Three main problems limit our study. First, there were a small number of patients with each individual comorbidity in Table 1. To alleviate the problem of smaller sample size, we used an established comorbidity score (CCI) and input direct healthcare exposure as separate variables in our model. This continued to support the use of the MRSA screening swab as the sole predictor of MRSA bacteremia. Second, this study is retrospective and therefore hypothesis generating as to whether the use of known MRSA status could optimize vancomycin use with neutral or improved patient outcomes. Third, our institution only regularly screens for MRSA of the nares. While the nares are the most common site for MRSA colonization and correlates well with colonization of other body sites [13], the addition of other body sites would have improved our test sensitivity, though the incurring loss of specificity is hard to establish. However, it is likely the overall effect would be an improvement of the negative predictive value with a reduction in the positive predictive value. Given the simplicity of the clinical question, and the fact that the data required for the analysis can be collected retrospectively without introducing significant bias, we still believe that our results could be helpful for clinicians who want to estimate the risk of MRSA bloodstream infection.

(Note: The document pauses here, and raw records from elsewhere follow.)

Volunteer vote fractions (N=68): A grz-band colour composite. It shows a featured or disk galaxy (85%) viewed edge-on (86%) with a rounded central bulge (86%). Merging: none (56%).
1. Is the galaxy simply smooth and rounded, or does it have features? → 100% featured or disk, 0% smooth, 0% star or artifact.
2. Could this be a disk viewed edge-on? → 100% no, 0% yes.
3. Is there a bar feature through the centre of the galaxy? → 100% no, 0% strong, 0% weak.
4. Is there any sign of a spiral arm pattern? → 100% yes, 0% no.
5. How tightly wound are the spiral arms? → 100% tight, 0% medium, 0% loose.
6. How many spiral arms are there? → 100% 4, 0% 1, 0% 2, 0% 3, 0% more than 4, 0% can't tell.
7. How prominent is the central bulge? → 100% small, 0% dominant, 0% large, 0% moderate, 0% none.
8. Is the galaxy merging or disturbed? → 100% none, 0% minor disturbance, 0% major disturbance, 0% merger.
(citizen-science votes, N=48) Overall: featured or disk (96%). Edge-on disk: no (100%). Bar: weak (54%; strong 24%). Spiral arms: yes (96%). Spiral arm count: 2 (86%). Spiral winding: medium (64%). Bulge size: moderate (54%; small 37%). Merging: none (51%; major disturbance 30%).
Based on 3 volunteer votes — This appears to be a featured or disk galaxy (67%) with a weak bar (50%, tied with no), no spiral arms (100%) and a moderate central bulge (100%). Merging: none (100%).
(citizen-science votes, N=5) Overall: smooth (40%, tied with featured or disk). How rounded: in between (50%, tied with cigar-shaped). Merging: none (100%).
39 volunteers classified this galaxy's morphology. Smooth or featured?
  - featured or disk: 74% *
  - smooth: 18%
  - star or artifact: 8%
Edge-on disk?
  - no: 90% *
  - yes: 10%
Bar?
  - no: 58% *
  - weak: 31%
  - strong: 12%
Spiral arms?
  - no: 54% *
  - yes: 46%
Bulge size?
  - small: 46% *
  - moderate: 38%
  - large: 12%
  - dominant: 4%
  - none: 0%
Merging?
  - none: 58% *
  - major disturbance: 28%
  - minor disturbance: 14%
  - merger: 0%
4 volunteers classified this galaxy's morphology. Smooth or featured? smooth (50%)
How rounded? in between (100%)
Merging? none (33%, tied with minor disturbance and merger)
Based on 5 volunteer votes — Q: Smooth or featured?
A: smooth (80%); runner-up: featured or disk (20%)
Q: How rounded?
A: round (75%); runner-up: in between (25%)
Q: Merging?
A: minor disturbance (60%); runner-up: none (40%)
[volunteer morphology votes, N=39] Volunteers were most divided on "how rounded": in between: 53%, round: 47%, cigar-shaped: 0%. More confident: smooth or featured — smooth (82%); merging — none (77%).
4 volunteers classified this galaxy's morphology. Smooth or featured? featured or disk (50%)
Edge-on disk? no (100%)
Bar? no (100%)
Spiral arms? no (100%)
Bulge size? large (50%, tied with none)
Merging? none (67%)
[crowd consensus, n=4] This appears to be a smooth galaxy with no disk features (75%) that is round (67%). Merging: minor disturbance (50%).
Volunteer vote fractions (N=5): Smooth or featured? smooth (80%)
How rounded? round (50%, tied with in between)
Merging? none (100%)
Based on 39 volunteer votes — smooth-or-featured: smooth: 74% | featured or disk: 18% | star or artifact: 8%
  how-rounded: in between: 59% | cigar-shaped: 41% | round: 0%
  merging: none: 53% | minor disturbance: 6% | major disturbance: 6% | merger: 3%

First, depending on the local prevalence of methicillin resistance in S. aureus bacteremia and in the absence of a nosocomial MRSA outbreak, MRSA colonization status could be factored into the clinical decision to initiate intravenous vancomycin in stable patients and antistaphylococcal beta-lactams in all patients so as to limit both under and overtreatment [6]. Second, we should reconsider whether MRSA colonization status is directly linked to the usual medical comorbidities. Based on our results, variables that were previously thought to be associated with MRSA such as healthcare exposure may not be dependable factors to infer the presence of drug resistant bacteria. The notion that healthcare exposure is a consistently reliable marker for the presence of resistant organisms is being challenged, as was illustrated in recent IDSA guidelines with the removal of the classification of “Healthcare-Associated” pneumonia [14]. In an era of community acquired resistant organisms such as MRSA, our results suggest that favoring an approach based on known colonization status and local susceptibility patterns may be more appropriate.